I've also got a demo "done" in that it's code complete but I still want to make it its own little demo folder with a README etc. so I will have that ready for you tomorrow evening.

The gist is

index 4eba17b50b..4d14061864 100644
--- a/examples/wifi/getting_started/softAP/main/softap_example_main.c
+++ b/examples/wifi/getting_started/softAP/main/softap_example_main.c
@@ -85,6 +85,14 @@ void wifi_init_softap(void)
     ESP_ERROR_CHECK(esp_wifi_set_config(WIFI_IF_AP, &wifi_config));
     ESP_ERROR_CHECK(esp_wifi_start());

+    esp_netif_t* netif = esp_netif_get_handle_from_ifkey("WIFI_AP_DEF");
+
+    char* captive="http://captiveportal.local";
+
+    ESP_ERROR_CHECK_WITHOUT_ABORT(esp_netif_dhcps_stop(netif));
+    ESP_ERROR_CHECK(esp_netif_dhcps_option(netif, ESP_NETIF_OP_SET, ESP_NETIF_CAPTIVEPORTAL_URI, captive, strlen(captive)));
+    ESP_ERROR_CHECK_WITHOUT_ABORT(esp_netif_dhcps_start(netif));
+
     ESP_LOGI(TAG, "wifi_init_softap finished. SSID:%s password:%s channel:%d",
              EXAMPLE_ESP_WIFI_SSID, EXAMPLE_ESP_WIFI_PASS, EXAMPLE_ESP_WIFI_CHANNEL);
 }

which updates the DHCP OFFER with the option:

Also wanted to add that I haven't written any C since college and had to muddle through with some help from my partner who is an embedded dev, so if I've made any boneheaded decisions or used any blindingly bad antipatterns, please call me out -- I won't be offended 🙂

[jkingsman]

Alrighty @david-cermak I think this is ready to go. I've validated this with an example, including tcpdump output of the result as a demo in the example file, and tested everything on real hardware.

Per the contributing docs, I also did an astyle run which moved some bits and bobs around in the files I worked on, but all seem like good changes.
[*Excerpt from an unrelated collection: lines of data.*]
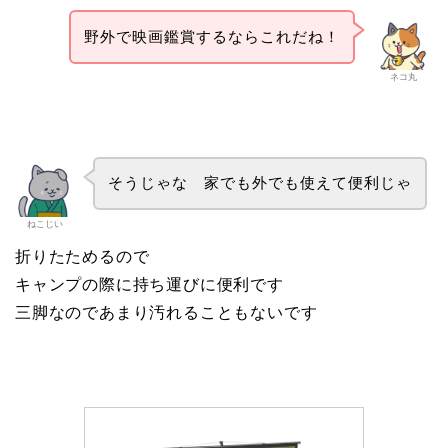
野外で映画鑑賞するならこれだね！
ネコ丸
そうじゃな 家でも外でも使えて便利じゃ
ねこじい
折りたためるので
キャンプの際に持ち運びに便利です
三脚なのであまり汚れることもないです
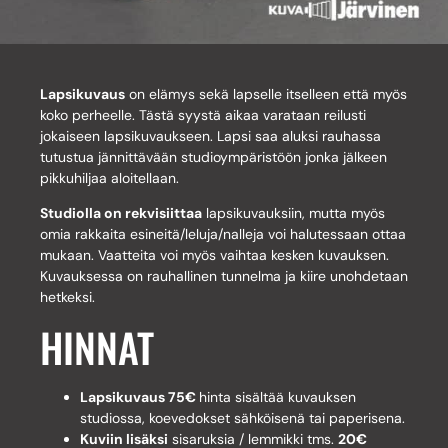
Lapsikuvaus
on elämys sekä lapselle itselleen että myös
koko perheelle. Tästä syystä aikaa varataan reilusti
jokaiseen lapsikuvaukseen. Lapsi saa aluksi rauhassa
tutustua jännittävään studioympäristöön jonka jälkeen
pikkuhiljaa aloitellaan.
Studiolla on rekvisiittaa
lapsikuvauksiin, mutta myös
omia rakkaita esineitä/leluja/nalleja voi halutessaan ottaa
mukaan. Vaatteita voi myös vaihtaa kesken kuvauksen.
Kuvauksessa on rauhallinen tunnelma ja kiire unohdetaan
hetkeksi.
HINNAT
Lapsikuvaus 75€
hinta sisältää kuvauksen
studiossa, koevedokset sähköisenä tai paperisena.
Kuviin lisäksi
sisaruksia / lemmikki tms.
20€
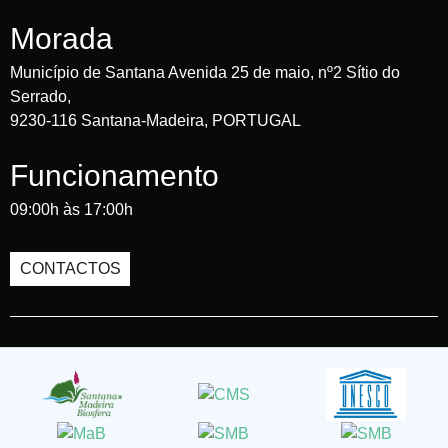
Morada
Município de Santana Avenida 25 de maio, nº2 Sítio do
Serrado,
9230-116 Santana-Madeira, PORTUGAL
Funcionamento
09:00h às 17:00h
CONTACTOS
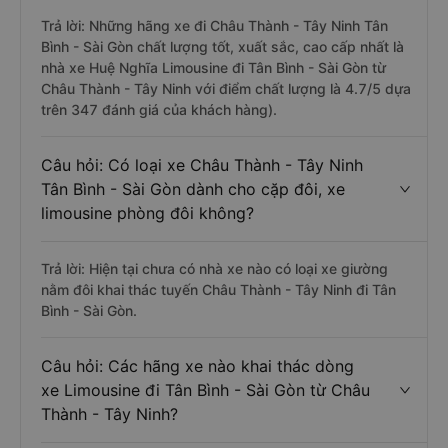
Trả lời: Những hãng xe đi Châu Thành - Tây Ninh Tân
Bình - Sài Gòn chất lượng tốt, xuất sắc, cao cấp nhất là
nhà xe Huệ Nghĩa Limousine đi Tân Bình - Sài Gòn từ
Châu Thành - Tây Ninh với điểm chất lượng là 4.7/5 dựa
trên 347 đánh giá của khách hàng).
Câu hỏi: Có loại xe Châu Thành - Tây Ninh
Tân Bình - Sài Gòn dành cho cặp đôi, xe
limousine phòng đôi không?
Trả lời: Hiện tại chưa có nhà xe nào có loại xe giường
nằm đôi khai thác tuyến Châu Thành - Tây Ninh đi Tân
Bình - Sài Gòn.
Câu hỏi: Các hãng xe nào khai thác dòng
xe Limousine đi Tân Bình - Sài Gòn từ Châu
Thành - Tây Ninh?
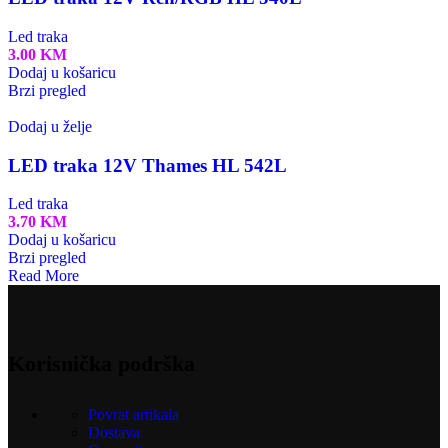
Led traka
3.00
KM
Dodaj u košaricu
Brzi pregled
Dodaj u želje
LED traka 12V Thames HL 542L
Led traka
3.70
KM
Dodaj u košaricu
Brzi pregled
Read More
Korisnička podrška
Povrat artikala
Dostava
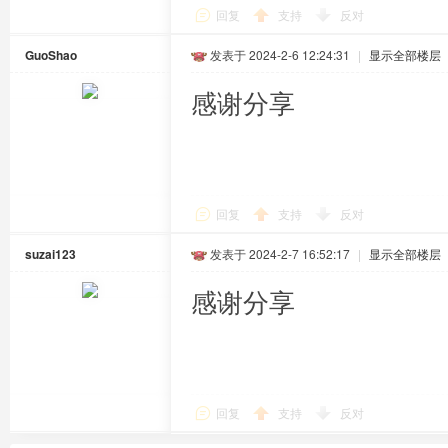
回复
支持
反对
GuoShao
发表于 2024-2-6 12:24:31
|
显示全部楼层
感谢分享
回复
支持
反对
suzai123
发表于 2024-2-7 16:52:17
|
显示全部楼层
感谢分享
回复
支持
反对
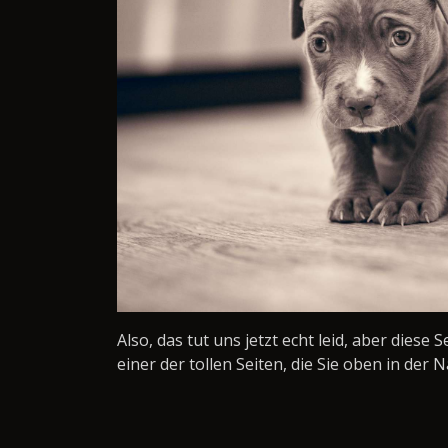
Also, das tut uns jetzt echt leid, aber diese 
einer der tollen Seiten, die Sie oben in der N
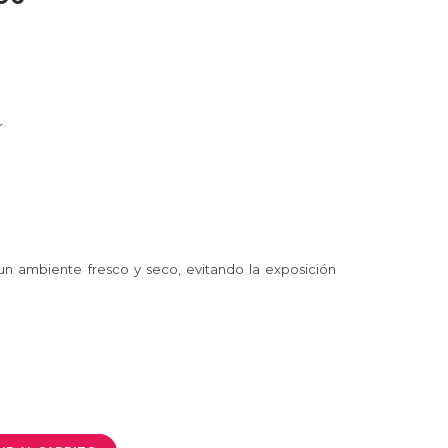
r
n ambiente fresco y seco, evitando la exposición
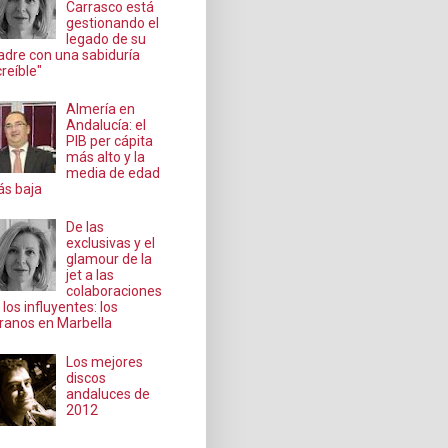
Carrasco está
gestionando el
legado de su
dre con una sabiduría
creíble"
Almería en
Andalucía: el
PIB per cápita
más alto y la
media de edad
s baja
De las
exclusivas y el
glamour de la
jet a las
colaboraciones
 los influyentes: los
ranos en Marbella
Los mejores
discos
andaluces de
2012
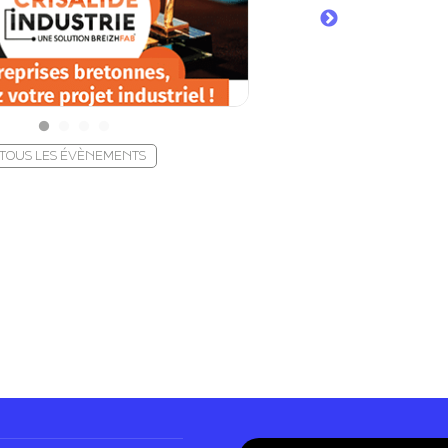
TOUS LES ÉVÈNEMENTS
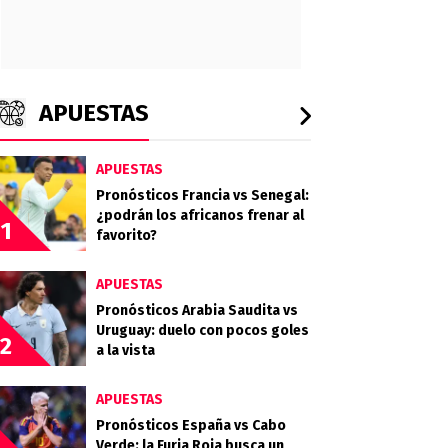
APUESTAS
APUESTAS
Pronósticos Francia vs Senegal:
¿podrán los africanos frenar al
1
favorito?
APUESTAS
Pronósticos Arabia Saudita vs
Uruguay: duelo con pocos goles
2
a la vista
APUESTAS
Pronósticos España vs Cabo
Verde: la Furia Roja busca un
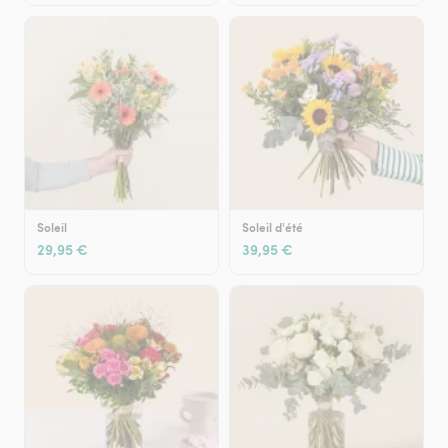
Soleil
Soleil d'été
29,95 €
39,95 €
Please let me know your feedback and if you want any changes. Thank you again for your patience!

[david-cermak]

Thanks for the update @jkingsman ! The changes look very good to me. The only thing is the allocation in the netif layers. Could we let users "own" that buffer, so we just copy the pointer? This would usually be a const char* to the program memory, so no allocation would be needed in most cases.

[jkingsman]

Sounds good! I've moved that malloc out.

[david-cermak]

Thanks for the PR and the updates. The changes look good to me!
We're moving this PR to the internal pipeline of reviews and tests before merging to master.
This process usually takes some time...

I'd only like to ask you to squash those 4 commits into a single one. (we'd get back to you if there're some issues or any other request for changes)

[jkingsman]

Woohoo! Glad to hear it's made it to the next round.
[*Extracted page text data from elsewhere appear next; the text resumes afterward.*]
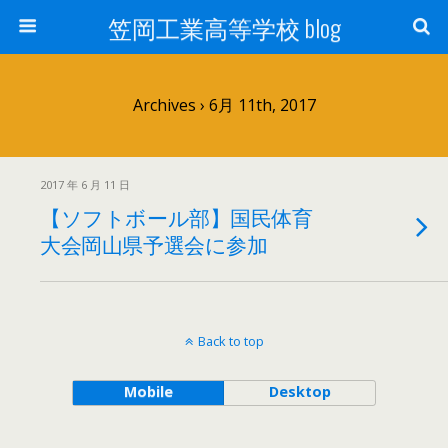
笠岡工業高等学校 blog
Archives › 6月 11th, 2017
2017 年 6 月 11 日
【ソフトボール部】国民体育
大会岡山県予選会に参加
Back to top
Mobile
Desktop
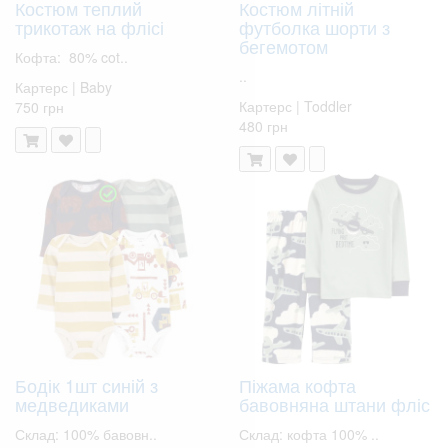
Костюм теплий
Костюм літній
трикотаж на флісі
футболка шорти з
бегемотом
Кофта: 80% cot..
..
Картерс | Baby
Картерс | Toddler
750 грн
480 грн
Бодік 1шт синій з
Піжама кофта
медведиками
бавовняна штани фліс
Склад: 100% бавовн..
Склад: кофта 100% ..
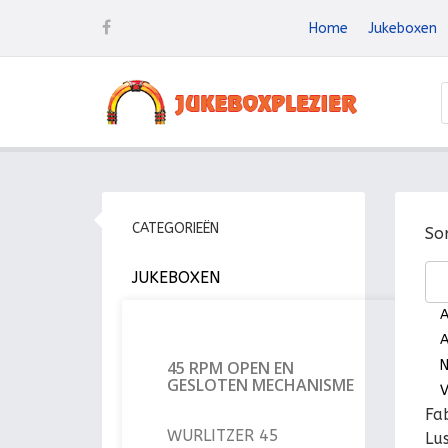
Home
Jukeboxen
CATEGORIEËN
So
JUKEBOXEN
A
A
45 RPM OPEN EN
N
GESLOTEN MECHANISME
V
Fa
WURLITZER 45
Lu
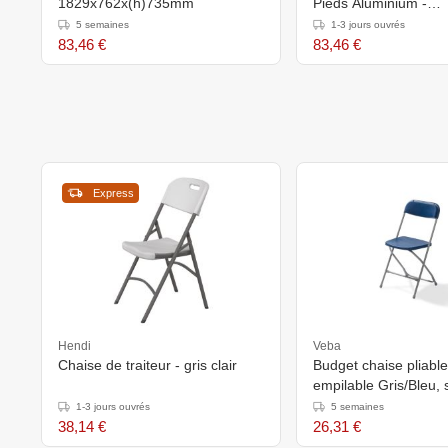
1829x762x(h)735mm
Pieds Aluminium -
600x600x720(h)mm
5 semaines
1-3 jours ouvrés
83,46 €
83,46 €
Express
Hendi
Veba
Chaise de traiteur - gris clair
Budget chaise pliable
empilable Gris/Bleu, 
en acier, 43x45x80c
1-3 jours ouvrés
5 semaines
50150
38,14 €
26,31 €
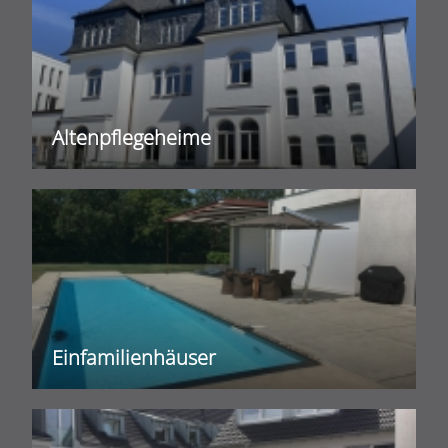
Altenpflegeheime
Einfamilienhäuser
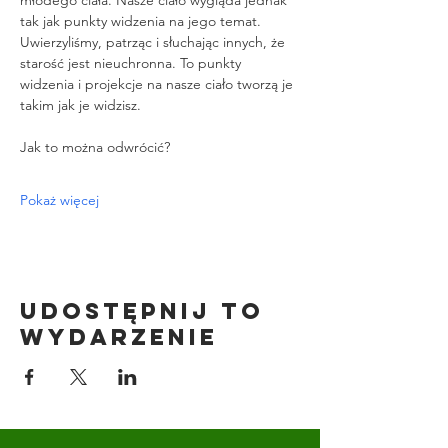
tak jak punkty widzenia na jego temat. 
Uwierzyliśmy, patrząc i słuchając innych, że 
starość jest nieuchronna. To punkty 
widzenia i projekcje na nasze ciało tworzą je 
takim jak je widzisz.
Jak to można odwrócić?
Pokaż więcej
Udostępnij to
wydarzenie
I've squashed down my commits to one, and I'll sit tight. If you have a rough order of magnitude, please, is 'some time' for review usually weeks? Months? No worries no matter what it is; just curious.

Thanks again!

[david-cermak]

is 'some time' for review usually weeks? Months?

:-) I'd say ~ weeks (1 month on average, but the standard deviation is 'big')

feat(esp_netfi): add support for captive portal DHCP Option 114

just a typo with your last commit message -> feat(esp_netif)

[jkingsman]

Whoops, fixed.

Thanks for the info! I will wait to hear more from you when things progress.